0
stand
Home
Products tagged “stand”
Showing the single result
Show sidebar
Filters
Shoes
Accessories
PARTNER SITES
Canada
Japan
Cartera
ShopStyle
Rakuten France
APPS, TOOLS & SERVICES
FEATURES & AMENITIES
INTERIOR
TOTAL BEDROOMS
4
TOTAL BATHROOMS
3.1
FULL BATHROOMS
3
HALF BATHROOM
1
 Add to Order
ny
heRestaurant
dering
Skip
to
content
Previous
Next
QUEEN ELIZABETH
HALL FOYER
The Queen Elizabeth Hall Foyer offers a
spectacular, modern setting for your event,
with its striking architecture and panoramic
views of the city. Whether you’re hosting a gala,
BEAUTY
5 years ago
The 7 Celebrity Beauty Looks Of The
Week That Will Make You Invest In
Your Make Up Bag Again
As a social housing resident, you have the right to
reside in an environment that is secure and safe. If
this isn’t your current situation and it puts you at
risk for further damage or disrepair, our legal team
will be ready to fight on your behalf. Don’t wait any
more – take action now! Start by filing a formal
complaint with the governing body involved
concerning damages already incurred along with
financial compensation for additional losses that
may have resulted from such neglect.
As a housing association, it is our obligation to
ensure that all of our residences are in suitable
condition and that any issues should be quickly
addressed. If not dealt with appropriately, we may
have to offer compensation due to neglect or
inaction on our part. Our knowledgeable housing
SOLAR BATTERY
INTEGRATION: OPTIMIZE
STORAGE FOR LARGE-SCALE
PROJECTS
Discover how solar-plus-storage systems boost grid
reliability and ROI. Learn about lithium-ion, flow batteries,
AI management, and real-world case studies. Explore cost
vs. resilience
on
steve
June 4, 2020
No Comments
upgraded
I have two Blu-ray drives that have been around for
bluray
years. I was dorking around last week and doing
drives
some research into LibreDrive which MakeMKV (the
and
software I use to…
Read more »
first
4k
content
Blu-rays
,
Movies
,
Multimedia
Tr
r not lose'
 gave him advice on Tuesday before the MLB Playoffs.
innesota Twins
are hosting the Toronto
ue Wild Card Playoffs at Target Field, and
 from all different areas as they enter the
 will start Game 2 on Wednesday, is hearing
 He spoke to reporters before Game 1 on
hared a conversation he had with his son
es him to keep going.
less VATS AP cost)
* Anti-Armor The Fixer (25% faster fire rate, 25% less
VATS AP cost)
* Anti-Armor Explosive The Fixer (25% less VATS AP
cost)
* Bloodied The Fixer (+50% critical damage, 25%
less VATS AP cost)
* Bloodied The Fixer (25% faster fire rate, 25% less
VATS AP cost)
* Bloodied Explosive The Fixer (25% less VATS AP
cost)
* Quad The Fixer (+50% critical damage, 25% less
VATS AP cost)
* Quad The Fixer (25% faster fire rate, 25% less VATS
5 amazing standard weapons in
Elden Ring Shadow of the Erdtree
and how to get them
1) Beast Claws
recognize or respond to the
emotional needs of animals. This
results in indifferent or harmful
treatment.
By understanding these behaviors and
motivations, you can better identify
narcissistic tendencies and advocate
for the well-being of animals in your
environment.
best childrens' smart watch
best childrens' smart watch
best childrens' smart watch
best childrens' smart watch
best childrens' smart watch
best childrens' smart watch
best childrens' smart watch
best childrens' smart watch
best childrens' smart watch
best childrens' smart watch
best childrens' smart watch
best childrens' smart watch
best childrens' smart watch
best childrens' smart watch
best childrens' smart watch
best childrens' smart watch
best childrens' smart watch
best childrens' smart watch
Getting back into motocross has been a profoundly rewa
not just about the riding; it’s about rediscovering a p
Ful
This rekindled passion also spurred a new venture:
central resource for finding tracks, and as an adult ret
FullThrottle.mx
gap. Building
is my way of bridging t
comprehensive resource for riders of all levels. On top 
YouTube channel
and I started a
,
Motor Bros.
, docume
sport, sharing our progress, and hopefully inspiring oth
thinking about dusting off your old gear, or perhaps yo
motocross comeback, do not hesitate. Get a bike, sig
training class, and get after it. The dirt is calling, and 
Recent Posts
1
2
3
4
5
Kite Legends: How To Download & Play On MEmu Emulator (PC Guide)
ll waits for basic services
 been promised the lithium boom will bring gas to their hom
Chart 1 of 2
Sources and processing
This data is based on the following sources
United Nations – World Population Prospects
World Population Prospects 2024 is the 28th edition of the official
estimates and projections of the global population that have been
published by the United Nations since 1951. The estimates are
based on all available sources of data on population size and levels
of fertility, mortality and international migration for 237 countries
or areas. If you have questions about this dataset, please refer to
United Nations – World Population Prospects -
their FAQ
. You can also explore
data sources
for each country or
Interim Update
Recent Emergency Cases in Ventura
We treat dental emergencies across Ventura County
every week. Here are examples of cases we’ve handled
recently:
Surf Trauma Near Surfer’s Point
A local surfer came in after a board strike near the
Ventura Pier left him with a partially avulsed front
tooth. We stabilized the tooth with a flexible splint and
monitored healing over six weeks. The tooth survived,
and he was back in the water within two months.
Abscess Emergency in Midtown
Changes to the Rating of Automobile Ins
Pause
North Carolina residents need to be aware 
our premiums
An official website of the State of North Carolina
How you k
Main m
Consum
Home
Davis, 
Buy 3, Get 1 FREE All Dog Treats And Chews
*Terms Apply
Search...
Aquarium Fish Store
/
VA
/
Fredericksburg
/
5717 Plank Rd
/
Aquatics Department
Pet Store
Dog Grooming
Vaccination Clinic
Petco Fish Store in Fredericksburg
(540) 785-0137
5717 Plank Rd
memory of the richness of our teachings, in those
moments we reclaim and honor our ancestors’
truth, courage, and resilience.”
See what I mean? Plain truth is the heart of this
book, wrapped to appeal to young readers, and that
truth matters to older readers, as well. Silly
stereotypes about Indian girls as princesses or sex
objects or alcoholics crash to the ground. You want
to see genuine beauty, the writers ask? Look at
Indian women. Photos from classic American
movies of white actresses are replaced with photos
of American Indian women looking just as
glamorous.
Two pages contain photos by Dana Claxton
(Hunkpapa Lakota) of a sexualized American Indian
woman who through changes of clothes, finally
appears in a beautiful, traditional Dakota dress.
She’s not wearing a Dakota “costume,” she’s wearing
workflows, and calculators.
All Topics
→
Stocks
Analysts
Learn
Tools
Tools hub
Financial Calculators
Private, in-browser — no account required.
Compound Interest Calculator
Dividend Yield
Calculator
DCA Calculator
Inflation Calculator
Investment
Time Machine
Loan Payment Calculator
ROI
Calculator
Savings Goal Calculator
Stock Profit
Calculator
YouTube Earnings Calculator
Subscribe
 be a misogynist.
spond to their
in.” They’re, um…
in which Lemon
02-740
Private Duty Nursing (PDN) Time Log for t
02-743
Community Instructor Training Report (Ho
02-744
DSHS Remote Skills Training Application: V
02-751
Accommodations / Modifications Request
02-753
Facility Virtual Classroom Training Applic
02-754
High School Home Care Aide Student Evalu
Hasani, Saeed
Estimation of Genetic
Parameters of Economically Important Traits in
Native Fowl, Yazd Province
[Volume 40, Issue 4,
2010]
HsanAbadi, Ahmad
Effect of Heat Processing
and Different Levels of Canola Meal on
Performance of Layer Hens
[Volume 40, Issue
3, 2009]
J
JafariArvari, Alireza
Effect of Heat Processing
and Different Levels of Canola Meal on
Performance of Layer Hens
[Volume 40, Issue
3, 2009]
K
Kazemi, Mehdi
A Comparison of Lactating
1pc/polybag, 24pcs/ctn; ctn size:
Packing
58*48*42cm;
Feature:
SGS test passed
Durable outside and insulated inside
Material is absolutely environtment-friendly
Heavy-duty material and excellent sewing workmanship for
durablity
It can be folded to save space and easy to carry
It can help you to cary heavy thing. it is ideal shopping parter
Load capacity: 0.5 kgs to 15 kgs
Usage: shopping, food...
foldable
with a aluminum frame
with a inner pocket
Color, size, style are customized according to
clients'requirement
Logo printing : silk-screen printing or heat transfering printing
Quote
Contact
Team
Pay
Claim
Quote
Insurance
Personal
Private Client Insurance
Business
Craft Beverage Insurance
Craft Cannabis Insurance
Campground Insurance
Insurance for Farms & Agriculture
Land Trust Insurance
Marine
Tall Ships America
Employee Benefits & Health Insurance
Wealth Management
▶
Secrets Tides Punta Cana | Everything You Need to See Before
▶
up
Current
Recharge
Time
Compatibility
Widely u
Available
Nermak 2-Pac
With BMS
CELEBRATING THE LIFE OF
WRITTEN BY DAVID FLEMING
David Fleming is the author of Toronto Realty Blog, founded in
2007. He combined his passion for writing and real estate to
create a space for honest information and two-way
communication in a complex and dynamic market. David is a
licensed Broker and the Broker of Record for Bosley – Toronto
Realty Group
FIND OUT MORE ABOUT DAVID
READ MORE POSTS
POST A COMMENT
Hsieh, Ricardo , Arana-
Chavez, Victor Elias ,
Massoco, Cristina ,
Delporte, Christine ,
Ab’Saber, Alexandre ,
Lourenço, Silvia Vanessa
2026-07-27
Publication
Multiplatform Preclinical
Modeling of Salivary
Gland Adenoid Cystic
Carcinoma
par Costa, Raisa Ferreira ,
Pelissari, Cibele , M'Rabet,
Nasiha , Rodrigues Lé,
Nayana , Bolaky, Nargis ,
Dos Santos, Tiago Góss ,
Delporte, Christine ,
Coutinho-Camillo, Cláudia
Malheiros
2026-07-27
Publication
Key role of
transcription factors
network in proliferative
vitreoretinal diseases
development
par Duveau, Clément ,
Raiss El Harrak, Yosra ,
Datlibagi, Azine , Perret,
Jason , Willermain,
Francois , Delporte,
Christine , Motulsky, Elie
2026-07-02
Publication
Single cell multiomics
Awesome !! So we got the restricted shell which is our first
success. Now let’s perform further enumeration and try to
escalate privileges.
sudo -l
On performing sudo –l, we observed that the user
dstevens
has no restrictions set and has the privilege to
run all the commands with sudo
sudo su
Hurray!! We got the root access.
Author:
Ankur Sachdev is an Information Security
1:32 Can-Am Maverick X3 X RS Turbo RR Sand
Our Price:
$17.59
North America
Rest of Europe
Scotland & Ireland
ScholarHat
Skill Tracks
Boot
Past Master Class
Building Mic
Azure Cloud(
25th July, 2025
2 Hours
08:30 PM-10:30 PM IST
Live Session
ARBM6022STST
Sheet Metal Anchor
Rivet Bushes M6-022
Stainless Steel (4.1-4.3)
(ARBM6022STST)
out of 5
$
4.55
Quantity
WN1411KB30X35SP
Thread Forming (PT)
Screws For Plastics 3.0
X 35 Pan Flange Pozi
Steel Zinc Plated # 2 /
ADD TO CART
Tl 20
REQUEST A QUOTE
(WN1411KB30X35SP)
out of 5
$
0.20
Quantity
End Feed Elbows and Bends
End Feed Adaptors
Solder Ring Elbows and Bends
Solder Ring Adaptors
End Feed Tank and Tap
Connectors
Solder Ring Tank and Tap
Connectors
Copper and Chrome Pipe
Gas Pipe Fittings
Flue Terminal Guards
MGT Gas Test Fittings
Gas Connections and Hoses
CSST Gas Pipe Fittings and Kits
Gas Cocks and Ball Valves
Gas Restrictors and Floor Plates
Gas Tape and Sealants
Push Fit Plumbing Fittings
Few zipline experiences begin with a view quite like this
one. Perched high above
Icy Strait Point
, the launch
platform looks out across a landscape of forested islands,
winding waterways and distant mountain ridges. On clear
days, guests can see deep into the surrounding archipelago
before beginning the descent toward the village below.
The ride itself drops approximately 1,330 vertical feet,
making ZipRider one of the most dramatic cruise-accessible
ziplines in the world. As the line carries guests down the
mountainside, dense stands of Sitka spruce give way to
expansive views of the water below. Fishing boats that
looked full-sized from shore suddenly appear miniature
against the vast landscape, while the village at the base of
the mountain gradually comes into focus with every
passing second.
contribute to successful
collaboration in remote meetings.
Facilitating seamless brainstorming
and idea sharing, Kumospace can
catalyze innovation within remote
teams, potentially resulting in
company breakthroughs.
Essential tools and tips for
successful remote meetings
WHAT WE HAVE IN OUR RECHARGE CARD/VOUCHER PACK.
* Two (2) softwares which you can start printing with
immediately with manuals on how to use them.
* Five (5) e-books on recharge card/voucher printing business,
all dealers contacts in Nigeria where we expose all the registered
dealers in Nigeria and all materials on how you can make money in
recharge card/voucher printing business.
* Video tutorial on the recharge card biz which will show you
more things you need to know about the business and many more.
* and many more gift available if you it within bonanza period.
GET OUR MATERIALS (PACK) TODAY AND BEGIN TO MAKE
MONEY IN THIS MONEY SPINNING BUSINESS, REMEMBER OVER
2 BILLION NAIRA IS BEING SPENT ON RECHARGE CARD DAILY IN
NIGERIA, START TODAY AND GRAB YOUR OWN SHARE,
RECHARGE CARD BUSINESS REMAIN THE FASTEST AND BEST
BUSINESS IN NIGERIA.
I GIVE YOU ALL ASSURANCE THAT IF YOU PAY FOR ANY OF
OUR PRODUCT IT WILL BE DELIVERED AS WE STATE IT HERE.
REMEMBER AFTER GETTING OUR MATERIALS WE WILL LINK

━━━━━━━━━━━━━━━━━━━━

Pick out every line in the data above that contains the word "Private", matching case exactly, and copy each of those lines in full.

Private, in-browser — no account required.
Private Duty Nursing (PDN) Time Log for t
Private Client Insurance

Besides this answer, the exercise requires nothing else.